BoundingBox* tempBox = new BoundingBox();
// ....
//Delete the bounding box
delete tempBox;

yet in other places you have

Bin* xLeft = (Bin*)malloc(dnObjects * sizeof(Bin));
// ....
free(xMins);

In short, you are mixing the C++'s runtime in calling new(...) and delete(...) with malloc(...) and free(...).. After all, this is in C++, so a question for you here...

Why did you use the malloc(...) and free(...) which is from C in the middle of this C++ code? The repercussions I could see here, is that the C++ runtime is different in terms of using the memory allocation unlike C in the aspect of OOP paradigm.

Having said this, your best bet is:

  • Replace all calls to malloc with new.
  • Replace all calls to free with delete.

Re run the program again and see if that makes a different. Can you confirm this?

Hope this helps, Best regards, Tom.

tommieb75
A: 

+1 to malloc/free making my eyes hurt in C++. Ignoring that for a second and looking at the code, three ideas:

  1. Roll up your malloc calls to one large malloc and free (for the x/y/left/right/etc structures) instead of 12. Set the pointers into this large buffer as appropriate.

  2. Still talking about the x/y/left/right variables: Employ a small stack based buffer, that you can use when the number of objects is small. When the number of objects is large, then dynamically allocate. When it is not, just set your pointer to the local stack buffer. This can avoid dynamic memory management all together for small inputs.

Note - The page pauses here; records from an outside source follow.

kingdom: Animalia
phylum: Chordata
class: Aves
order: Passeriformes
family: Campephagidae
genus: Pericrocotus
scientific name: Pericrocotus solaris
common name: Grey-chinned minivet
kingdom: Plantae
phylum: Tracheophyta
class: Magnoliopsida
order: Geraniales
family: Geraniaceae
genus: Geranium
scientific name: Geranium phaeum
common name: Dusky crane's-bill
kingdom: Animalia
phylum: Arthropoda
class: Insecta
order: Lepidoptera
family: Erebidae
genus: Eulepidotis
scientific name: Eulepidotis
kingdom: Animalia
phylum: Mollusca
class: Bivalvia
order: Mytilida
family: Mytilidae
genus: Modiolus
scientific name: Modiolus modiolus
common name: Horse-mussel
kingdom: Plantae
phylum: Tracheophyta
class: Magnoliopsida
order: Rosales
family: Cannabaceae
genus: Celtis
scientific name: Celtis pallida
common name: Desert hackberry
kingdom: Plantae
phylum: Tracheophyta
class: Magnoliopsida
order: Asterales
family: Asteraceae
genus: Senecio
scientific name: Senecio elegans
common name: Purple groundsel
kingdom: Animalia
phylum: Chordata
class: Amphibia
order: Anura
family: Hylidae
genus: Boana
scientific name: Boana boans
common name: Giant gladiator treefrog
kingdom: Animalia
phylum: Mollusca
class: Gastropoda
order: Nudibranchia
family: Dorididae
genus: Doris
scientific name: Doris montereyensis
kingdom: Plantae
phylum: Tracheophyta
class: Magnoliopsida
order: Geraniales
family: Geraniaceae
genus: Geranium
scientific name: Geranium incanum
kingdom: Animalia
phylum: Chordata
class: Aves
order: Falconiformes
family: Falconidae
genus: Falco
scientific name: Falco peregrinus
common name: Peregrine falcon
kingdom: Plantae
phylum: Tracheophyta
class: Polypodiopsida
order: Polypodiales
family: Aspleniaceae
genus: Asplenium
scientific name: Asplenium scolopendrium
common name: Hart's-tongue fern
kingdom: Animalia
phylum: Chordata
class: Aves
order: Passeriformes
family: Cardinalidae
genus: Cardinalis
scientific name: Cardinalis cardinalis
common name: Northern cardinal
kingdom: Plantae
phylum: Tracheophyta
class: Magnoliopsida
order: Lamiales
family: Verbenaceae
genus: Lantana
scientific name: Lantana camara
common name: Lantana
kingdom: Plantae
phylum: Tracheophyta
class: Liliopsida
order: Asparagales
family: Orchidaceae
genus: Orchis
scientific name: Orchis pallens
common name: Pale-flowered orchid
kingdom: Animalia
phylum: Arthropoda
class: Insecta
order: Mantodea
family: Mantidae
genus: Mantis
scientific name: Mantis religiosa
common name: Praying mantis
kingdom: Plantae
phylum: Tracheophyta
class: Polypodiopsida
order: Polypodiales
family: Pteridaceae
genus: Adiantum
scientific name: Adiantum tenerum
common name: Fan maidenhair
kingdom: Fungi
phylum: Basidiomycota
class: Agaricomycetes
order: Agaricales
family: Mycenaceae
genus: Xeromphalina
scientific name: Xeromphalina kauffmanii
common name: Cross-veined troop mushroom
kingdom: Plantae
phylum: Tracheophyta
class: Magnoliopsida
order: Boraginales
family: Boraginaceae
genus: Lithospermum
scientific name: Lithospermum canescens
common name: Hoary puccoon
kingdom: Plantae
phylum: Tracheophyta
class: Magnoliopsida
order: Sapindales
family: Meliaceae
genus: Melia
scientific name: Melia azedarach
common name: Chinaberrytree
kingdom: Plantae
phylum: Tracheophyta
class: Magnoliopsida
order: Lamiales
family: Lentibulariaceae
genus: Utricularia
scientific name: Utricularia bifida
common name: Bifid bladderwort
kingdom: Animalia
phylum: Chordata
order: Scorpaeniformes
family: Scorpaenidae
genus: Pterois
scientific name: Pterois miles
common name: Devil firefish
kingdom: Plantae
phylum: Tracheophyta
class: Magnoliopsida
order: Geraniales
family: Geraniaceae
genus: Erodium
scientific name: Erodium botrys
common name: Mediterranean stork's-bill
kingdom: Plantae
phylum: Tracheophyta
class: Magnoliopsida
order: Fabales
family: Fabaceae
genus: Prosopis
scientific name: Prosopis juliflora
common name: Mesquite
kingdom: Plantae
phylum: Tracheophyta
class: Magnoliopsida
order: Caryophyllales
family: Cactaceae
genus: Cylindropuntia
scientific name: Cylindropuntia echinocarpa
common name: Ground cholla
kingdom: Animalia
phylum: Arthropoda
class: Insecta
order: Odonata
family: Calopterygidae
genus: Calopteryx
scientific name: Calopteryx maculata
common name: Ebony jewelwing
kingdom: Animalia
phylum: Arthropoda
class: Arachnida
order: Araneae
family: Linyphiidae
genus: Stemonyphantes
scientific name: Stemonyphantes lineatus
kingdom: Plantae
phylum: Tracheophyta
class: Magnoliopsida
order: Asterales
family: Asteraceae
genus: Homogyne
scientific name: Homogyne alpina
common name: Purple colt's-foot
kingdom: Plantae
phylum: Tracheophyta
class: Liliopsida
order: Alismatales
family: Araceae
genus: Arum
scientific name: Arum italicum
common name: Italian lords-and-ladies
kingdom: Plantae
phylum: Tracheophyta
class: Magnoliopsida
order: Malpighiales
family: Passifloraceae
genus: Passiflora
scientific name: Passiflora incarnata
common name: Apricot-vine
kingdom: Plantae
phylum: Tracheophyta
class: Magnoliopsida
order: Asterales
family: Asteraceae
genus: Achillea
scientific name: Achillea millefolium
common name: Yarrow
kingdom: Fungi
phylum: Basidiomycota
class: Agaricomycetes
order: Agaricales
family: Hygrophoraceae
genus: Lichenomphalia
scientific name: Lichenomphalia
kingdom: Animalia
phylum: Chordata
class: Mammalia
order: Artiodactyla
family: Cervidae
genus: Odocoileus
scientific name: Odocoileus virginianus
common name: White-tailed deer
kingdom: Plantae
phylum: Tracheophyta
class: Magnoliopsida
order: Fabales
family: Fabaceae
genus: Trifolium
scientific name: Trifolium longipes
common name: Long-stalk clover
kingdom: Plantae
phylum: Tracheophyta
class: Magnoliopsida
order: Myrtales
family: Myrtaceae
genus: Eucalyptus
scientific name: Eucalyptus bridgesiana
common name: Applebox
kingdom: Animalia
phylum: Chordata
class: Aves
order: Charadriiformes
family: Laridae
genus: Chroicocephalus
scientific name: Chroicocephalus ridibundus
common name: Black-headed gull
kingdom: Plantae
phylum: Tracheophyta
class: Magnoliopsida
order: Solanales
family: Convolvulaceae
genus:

  3. Right now, your "object" list is dynamically allocated, freed, and reallocated with each recursive call (!!). This is confusing because ownership isn't clear; but also it's a performance issue. Consider reworking the code so one list of "objects" is ever used.

Terry Mahaffey
A: 

C++ stores some extra information when you allocate using new like the type of the object or number of characters(in case of array) etc..If you are using free, it could be a fragmentation problem where you are actually deleting only the chunks of data in between but not freeing the actual information stored by new. Just a thought.

Algorist
A: 

When you corrupt the heap, it often becomes very slow. Try to run it in debug mode with debug version of your runtime as well.

Charles Eli Cheese
A: 

It could be poor locality of reference for your code. For example, I see the following:

//Allocate memory for split options
float* xMins = (float*)malloc(nObjects * sizeof(float));
float* yMins = (float*)malloc(nObjects * sizeof(float));
float* zMins = (float*)malloc(nObjects * sizeof(float));
float* xMaxs = (float*)malloc(nObjects * sizeof(float));
float* yMaxs = (float*)malloc(nObjects * sizeof(float));
float* zMaxs = (float*)malloc(nObjects * sizeof(float));
...
free(xMins);
free(xMaxs);
free(yMins);
free(yMaxs);
free(zMins);
free(zMaxs);

Now, assuming that the allocations proceed basically linearly, then free(xMaxs); may need to dereference memory that was allocated some number of pages away from xMins (which was just dereferenced during free(xMins);), so you might need to swap in a page from the backing store in order to perform the free (which causes a huge slowdown in execution when that happens). Re-ordering the free()'s to match the allocation order could help... In this case, that'd mean

free(xMins);
free(yMins);
free(zMins);
free(xMaxs);
free(yMaxs);
free(zMaxs);
Aidan Cully
A: 

It sounds like you are running your program from a debugger in Windows, which by default causes a special debug heap to be used, which dramatically slows down memory deallocations. This applies even to non-debug builds, as long as they are launched from a debugger (such as Visual Studio). You should be able to disable this behavior by setting the environment variable _NO_DEBUG_HEAP=1 before running your program (I recommend setting it in the project configuration settings rather than in the system settings, if possible).

You didn't describe anything about your programming environment in the original question, however, so I had to make certain assumptions about it that might be wrong. If you're not running your program under Windows, for example, then my answer doesn't apply and I have no idea what the cause of your problem might be.